--- Required action ---
Scan the data for "building" and copy the lines it appears in.

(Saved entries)
—————

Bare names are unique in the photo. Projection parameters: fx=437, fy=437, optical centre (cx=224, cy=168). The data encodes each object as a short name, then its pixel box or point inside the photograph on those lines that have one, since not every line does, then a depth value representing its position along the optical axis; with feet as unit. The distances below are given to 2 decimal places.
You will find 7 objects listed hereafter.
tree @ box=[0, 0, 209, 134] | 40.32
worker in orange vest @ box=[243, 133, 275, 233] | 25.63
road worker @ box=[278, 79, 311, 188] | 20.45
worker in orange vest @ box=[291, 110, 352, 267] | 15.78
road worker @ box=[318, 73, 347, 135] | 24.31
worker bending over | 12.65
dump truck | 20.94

—————

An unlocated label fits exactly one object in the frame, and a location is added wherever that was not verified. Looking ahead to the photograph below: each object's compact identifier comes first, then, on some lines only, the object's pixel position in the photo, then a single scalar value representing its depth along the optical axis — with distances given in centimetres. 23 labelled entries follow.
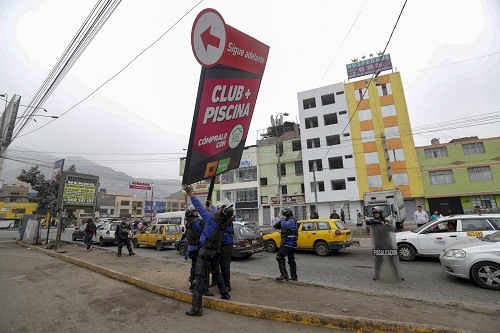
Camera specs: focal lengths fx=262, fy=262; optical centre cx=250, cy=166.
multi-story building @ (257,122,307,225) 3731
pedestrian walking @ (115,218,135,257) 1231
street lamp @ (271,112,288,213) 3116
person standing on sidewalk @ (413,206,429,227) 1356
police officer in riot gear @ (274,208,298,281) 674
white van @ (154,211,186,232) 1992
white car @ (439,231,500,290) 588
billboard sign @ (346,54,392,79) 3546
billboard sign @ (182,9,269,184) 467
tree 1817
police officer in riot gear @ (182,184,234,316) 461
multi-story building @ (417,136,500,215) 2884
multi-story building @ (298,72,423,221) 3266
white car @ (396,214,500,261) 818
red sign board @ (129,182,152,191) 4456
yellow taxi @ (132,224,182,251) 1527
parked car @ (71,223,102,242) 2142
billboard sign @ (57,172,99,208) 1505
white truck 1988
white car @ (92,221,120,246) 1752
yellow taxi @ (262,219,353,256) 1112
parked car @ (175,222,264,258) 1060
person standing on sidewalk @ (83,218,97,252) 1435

—————

--- Solution for this task ---
multi-story building @ (257,122,307,225) 3731
multi-story building @ (417,136,500,215) 2884
multi-story building @ (298,72,423,221) 3266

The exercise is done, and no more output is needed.